▶ **VORLIEGENDER TEXT**

┌────────

Südeuropa wird lateinamerikanisiert
Das deutsche Hegemonialstreben führt die Eurozone an den Rand des Zusammenbruchs, meint Tomasz Konicz
Es war eine Realsatire von einer Pressekonferenz, die Angela Merkel mit ihrem Vizekanzler Sigmar Gabriel (SPD) am Montag zur Griechenlandkrise aufgeführt haben. Doch niemand brach in schallendes Gelächter aus, als die »mächtigste Frau der Welt« (»Forbes«) behauptete, sie werde das Ergebnis des kommenden Referendums in Hellas »respektieren« und in diesem Wahlgang nicht intervenieren: »Es ist das legitime Recht einer griechischen Regierung, ein Referendum anzusetzen«, erklärte Merkel - während zugleich die Europäische Zentralbank den griechischen Bankensektor in die Knie zwang und eine Fristverlängerung der europäischen Kreditprogramms bis zum Referendum, um die Athen gebeten hat, damit die Griechen ohne Druck über ihre Zukunft abstimmen könnten, abgelehnt wurde.
Damit sollen die Griechen in einem gezielt herbeigeführten sozioökonomischen Ausnahmezustand über ihr Schicksal abstimmen - während die Kanzlerin zugleich vorgibt, in die Willensbildung des griechischen Volkes nicht eingreifen zu wollen. Es ist offensichtlich: Berlin bemüht sich darum, in Griechenland einen Regierungssturz zu provozieren, indem das Land destabilisiert wird. Das ist keine neue deutsche Taktik, sondern eine Fortführung der Methoden, mit denen Merkel und Finanzminister Wolfgang Schäuble (CDU) die Staaten Südeuropas bei Krisenausbruch in das desaströse deutsche Sparregime zwangen, indem sie jedwede Hilfen verweigerten und die Krisendynamik eskalieren ließen, bis diese aufgrund einer unerträglichen Zinslast kapitulierten. Südeuropa wird lateinamerikanisiert, während die Bundesrepublik in die Rolle der »Amerikaner Europas« (Jan Fleischhauer) schlüpft und eben jene widerliche imperialistische Machtpolitik betreibt, die für kapitalistische Hegemonialmächte charakteristisch ist.

└────────

▶ **DATENSATZAUSZUG**
┌────────

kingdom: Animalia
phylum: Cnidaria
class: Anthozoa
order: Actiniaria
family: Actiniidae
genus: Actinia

└────────

▶ **AUFGABEN**
1. Welches Land schlüpft laut dem Kommentar zur Griechenlandkrise in die Rolle der »Amerikaner Europas«?
2. Setze bitte den Kommentar zur Griechenlandkrise nach seinem letzten Satz fort.
Die Auflistung ist eigenständiges Material und gehört nicht zum Kommentar zur Griechenlandkrise.

▶ **LÖSUNGEN**
1. Die Bundesrepublik.

2.
Diese Taktik des »Regime Change« wurde gegenüber der griechischen Linksregierung seit deren Wahlsieg verfolgt: Von Paul Krugman über Gesine Schwan, die »Washington Post« und »The Guardian« ist man sich darüber einig, dass Schäuble von Anfang an »SYRIZA an die Wand fahren zu lassen« wollte, wie es Schwan formulierte. Der Ökonom Krugman sprich darüber, dass SYRIZA ein unannehmbares neoliberales Ultimatum gestellt wurde, bei dessen Annahme die Linksregierung jedwede Legitimität verloren hätte, während die »Washington Post« darauf verwies, dass die Erpressungsstrategie gegenüber Athen darauf abziele, die linken Bewegungen in Spanien und Portugal im Vorfeld der kommenden Wahlen zu schwächen. »The Guardian« sieht die Ausfälle Sigmar Gabiels gegen die griechische Regierung (»Ideologie«) bei der besagten Pressekonferenz von einem unterschwelligen Wunsch befeuert: »Alexis Tsipras muss gestoppt werden.«
Die wirtschaftspolitische Strategie, mit der die deutsche Funktionseliten ihren jüngsten europäischen Hegemonialanlauf unternehmen, kann als Neomerkantilismus bezeichnet werden. Die seit der Euroeinführung mittels der Agendapolitik realisierten Leistungsbilanzüberschüsse der Bundesrepublik gegenüber der Eurozone belaufen sich inzwischen auf die »Kleinigkeit« von 830 Milliarden Euro, die dem europäischen Schuldenberg zugerechnet werden müssen. Der deutsche Anteil an der Schuldenkrise in Südeuropa beläuft sich übrigens auf rund 452 Milliarden Euro an Leistungsbilanzüberschüssen, die Deutschland seit Euroeinführung gegenüber diesen Ländern dank Hartz IV und Agenda 2010 akkumulieren konnte. Diese Schuldenkrisen nutzte Berlin, um das verhängnisvolle Spardiktat in Europa durchzusetzen, das gerade dabei ist, den Währungsraum zu sprengen.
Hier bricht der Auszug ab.